Task directions:
Take the lines of the data below from the very first through the line containing "Ledenbijeenkomsten" and output them exactly, pictures excluded.

***

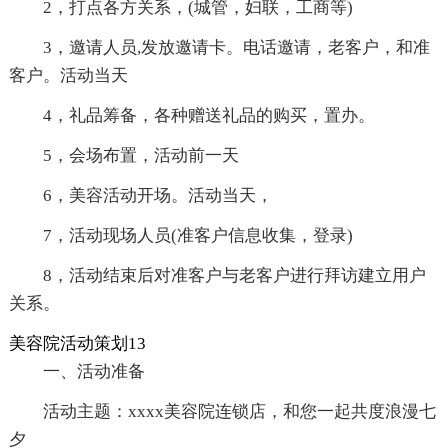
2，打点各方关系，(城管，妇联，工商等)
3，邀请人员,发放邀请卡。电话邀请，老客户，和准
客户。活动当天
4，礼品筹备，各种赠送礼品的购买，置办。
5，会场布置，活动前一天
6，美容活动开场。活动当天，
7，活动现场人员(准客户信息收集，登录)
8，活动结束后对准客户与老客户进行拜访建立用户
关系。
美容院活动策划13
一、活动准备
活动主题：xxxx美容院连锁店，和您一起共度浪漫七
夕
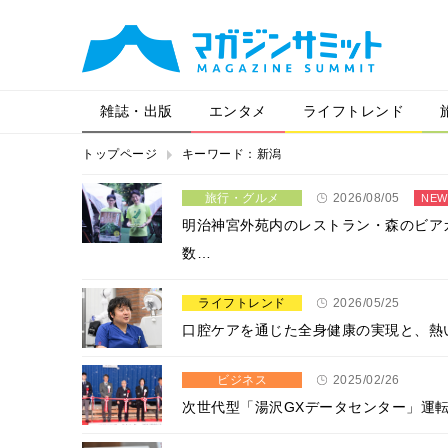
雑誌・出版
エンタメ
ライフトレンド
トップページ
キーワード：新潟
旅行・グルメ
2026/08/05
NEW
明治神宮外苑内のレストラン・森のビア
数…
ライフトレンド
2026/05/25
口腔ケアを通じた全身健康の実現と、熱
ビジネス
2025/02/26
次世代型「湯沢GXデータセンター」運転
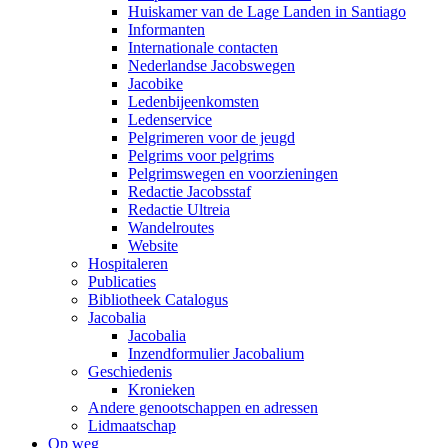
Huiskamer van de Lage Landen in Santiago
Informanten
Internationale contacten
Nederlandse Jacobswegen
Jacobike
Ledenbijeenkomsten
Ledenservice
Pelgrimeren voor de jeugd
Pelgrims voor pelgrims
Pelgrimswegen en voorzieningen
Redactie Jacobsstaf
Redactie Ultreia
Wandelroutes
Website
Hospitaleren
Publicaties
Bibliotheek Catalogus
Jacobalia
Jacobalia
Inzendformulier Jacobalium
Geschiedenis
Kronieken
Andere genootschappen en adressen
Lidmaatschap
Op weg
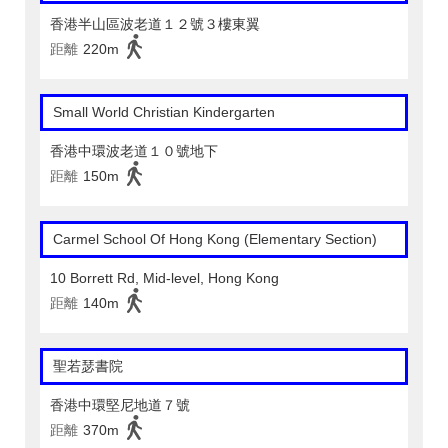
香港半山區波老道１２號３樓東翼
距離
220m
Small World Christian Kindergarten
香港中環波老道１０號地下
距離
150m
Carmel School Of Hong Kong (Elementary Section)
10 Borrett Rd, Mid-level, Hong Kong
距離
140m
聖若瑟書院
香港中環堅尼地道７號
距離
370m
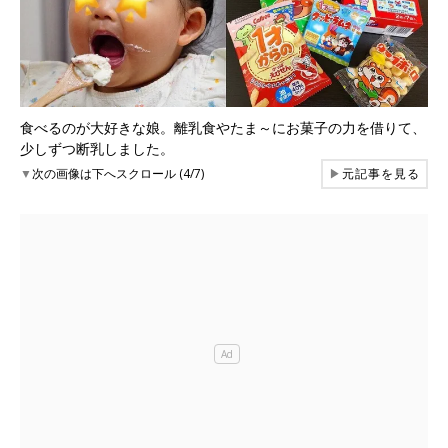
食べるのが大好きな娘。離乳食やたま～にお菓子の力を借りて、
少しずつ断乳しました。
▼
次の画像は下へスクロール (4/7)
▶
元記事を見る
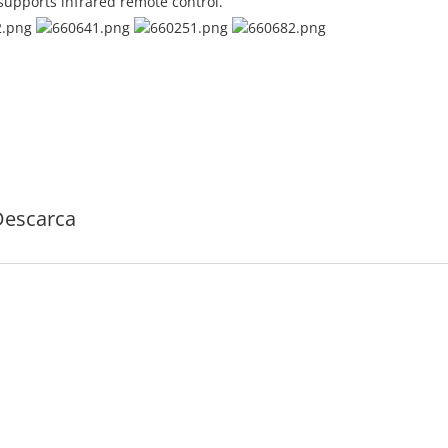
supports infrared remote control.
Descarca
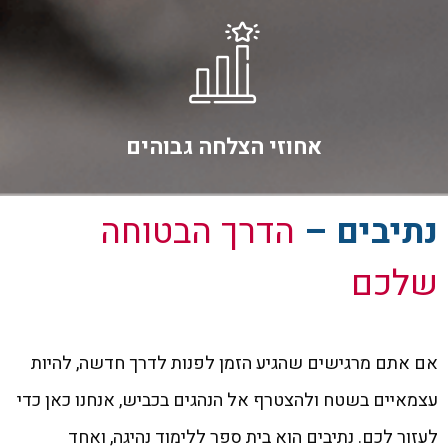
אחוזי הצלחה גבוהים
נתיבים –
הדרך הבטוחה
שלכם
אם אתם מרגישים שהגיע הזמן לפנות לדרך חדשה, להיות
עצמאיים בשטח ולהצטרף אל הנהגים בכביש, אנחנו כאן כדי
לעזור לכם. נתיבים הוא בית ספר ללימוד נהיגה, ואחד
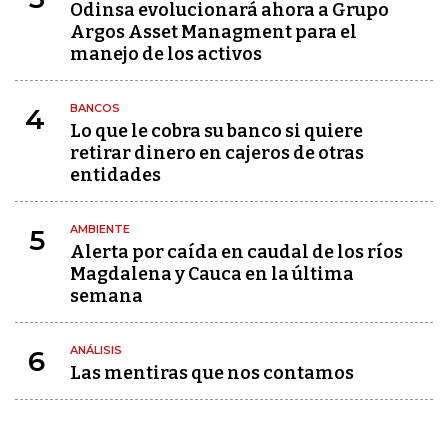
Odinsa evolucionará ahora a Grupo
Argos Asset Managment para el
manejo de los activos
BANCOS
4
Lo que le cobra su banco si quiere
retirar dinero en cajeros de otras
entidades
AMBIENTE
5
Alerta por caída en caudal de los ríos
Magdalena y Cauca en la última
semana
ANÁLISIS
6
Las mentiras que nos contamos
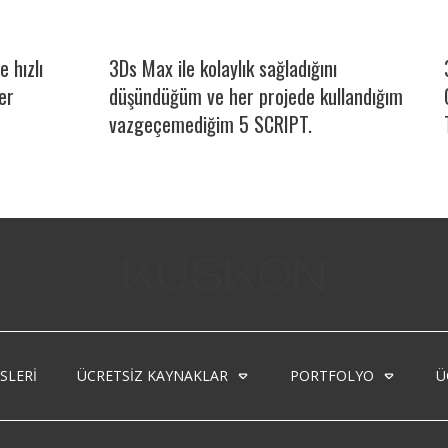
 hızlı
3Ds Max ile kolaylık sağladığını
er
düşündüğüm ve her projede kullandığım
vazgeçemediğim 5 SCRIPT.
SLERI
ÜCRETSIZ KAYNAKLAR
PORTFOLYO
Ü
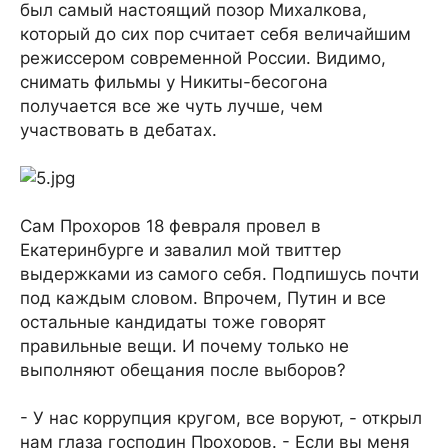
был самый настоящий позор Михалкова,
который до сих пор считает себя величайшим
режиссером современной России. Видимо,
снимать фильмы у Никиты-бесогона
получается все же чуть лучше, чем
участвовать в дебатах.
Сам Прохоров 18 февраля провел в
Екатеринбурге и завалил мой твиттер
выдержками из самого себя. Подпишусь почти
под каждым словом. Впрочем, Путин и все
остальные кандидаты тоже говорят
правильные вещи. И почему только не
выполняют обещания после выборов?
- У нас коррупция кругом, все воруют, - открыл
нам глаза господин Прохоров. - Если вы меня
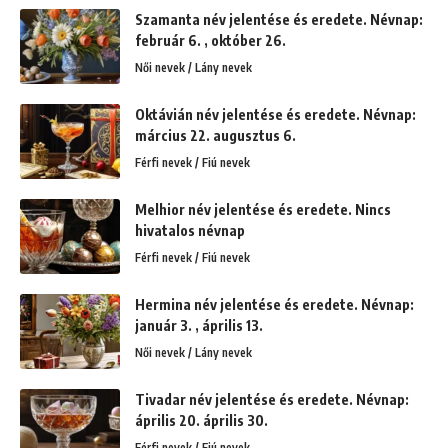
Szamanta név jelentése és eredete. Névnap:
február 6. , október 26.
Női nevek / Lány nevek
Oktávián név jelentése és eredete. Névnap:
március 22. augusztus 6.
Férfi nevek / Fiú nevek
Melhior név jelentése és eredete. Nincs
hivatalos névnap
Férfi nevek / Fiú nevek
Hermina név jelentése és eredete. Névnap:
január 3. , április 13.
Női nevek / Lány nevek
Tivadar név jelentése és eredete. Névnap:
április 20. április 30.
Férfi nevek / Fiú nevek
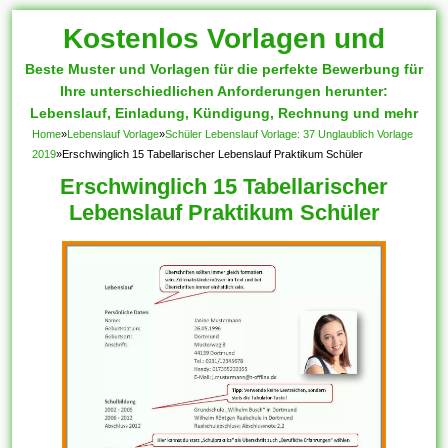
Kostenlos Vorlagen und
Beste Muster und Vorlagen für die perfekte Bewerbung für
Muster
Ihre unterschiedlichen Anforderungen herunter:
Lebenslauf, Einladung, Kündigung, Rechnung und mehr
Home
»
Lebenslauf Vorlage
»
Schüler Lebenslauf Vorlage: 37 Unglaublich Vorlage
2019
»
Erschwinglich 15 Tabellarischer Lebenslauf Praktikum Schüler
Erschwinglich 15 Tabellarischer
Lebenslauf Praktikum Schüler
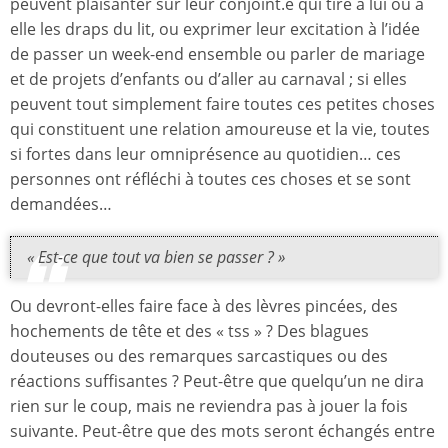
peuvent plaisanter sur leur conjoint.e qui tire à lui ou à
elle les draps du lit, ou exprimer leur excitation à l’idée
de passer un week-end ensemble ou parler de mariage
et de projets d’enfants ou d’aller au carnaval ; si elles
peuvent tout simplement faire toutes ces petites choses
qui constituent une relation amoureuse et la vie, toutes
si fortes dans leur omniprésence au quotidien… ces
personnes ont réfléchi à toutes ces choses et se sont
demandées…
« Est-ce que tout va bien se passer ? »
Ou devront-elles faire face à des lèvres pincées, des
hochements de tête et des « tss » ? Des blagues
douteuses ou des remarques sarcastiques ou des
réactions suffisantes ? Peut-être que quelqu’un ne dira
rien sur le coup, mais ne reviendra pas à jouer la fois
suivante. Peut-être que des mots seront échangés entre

***

Response to the exercise:
2，打点各方关系，(城管，妇联，工商等)
3，邀请人员,发放邀请卡。电话邀请，老客户，和准
客户。活动当天
4，礼品筹备，各种赠送礼品的购买，置办。
5，会场布置，活动前一天
6，美容活动开场。活动当天，
7，活动现场人员(准客户信息收集，登录)
8，活动结束后对准客户与老客户进行拜访建立用户
关系。
美容院活动策划13
一、活动准备
活动主题：xxxx美容院连锁店，和您一起共度浪漫七
夕
雑誌・出版
エンタメ
ライフトレンド
トップページ
キーワード：新潟
旅行・グルメ
2026/08/05
NEW
明治神宮外苑内のレストラン・森のビア
数…
ライフトレンド
2026/05/25
口腔ケアを通じた全身健康の実現と、熱
ビジネス
2025/02/26
次世代型「湯沢GXデータセンター」運転
Huiskamer van de Lage Landen in Santiago
Informanten
Internationale contacten
Nederlandse Jacobswegen
Jacobike
Ledenbijeenkomsten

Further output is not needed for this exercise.